Who are the Vistani?

The Vistani are wanderers who live outside civilization, travelling about in horse-drawn, barrel-topped wagons, engaging in fleeting merriment and explicit secrecy. The Vistani have been blessed with amazing mist walking prowess that allows them to traverse the mist-soaked lands of the Domains of Dread with relative ease. Though it is few Vistani who know how tenuous this connection really is.
In Spite of their isolationist tendencies, there remain innumerable observable similarities in Vistani lifestyles which bind all the tasques together as a single people. They all own the name “Vistani,” of course, a word in the patterna that translates as “human” or “thinking creature." All Vistani practice fortune-telling to some extent and all of them can invoke the evil eye. And, of course, all Vistani are possessed of the power to lay curses on other people in the most terrible ways.
One can also easily infer all Vistani are related culturally if one notes the common presence of various belongings. For example, the construction of their wagons, called vardos, are remarkably similar from tribe to tribe, and virtually all of them use such trappings as the tarokka cards of fate, knucklebones, or spirit boards.
It is possible that all these similarities occur not because the Vistani are, at their base, the same people, but because they all share the same lifestyle. They have no doubt shared and adopted one another’s daily habits through centuries of crossed paths, gravitating toward the most efficient way to live as they all do. Hence, the round-topped vardo is the wagon design most serviceable to their daily lives, the nightly campfire is the best place to pass on their culture to future generations, and so forth. As to the commonality of their arcane powers—the ability to curse, cast fortunes, and so on—one can only guess: Universal rejection by giorgios has brought them closer together, and they have combined their knowledge for mutual protection, giving outsiders true cause to fear them.

_Explore the material_
#1 Return the part of the Vistani text that begins at the words "The Vistani are wanderers" and stops after "most terrible ways.".
#2 What does the word "Vistani" translate as in the patterna, according to the Vistani text?
#3 Explain why, according to the Vistani text, the tribes might share so many similarities without being the same people at their base.
None of the material after the Vistani text is needed.

_Dataset records_

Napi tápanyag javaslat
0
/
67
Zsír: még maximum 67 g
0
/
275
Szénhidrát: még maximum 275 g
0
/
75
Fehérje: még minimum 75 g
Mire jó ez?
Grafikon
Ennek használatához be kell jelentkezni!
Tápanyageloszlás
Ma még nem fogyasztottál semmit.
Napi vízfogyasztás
* * *
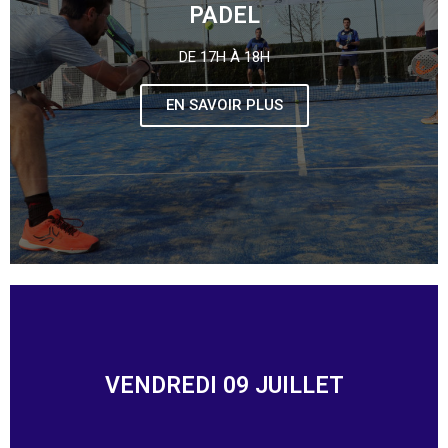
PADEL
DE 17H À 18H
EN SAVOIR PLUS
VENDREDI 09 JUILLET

_Set of answers_
#1
The Vistani are wanderers who live outside civilization, travelling about in horse-drawn, barrel-topped wagons, engaging in fleeting merriment and explicit secrecy. The Vistani have been blessed with amazing mist walking prowess that allows them to traverse the mist-soaked lands of the Domains of Dread with relative ease. Though it is few Vistani who know how tenuous this connection really is.
In Spite of their isolationist tendencies, there remain innumerable observable similarities in Vistani lifestyles which bind all the tasques together as a single people. They all own the name “Vistani,” of course, a word in the patterna that translates as “human” or “thinking creature." All Vistani practice fortune-telling to some extent and all of them can invoke the evil eye. And, of course, all Vistani are possessed of the power to lay curses on other people in the most terrible ways.

#2 It translates as "human" or "thinking creature."

#3 They all share the same lifestyle and, through centuries of crossed paths, have shared and adopted one another's daily habits, moving toward the most efficient way to live. For example, the round-topped vardo is the wagon design most serviceable to their daily lives.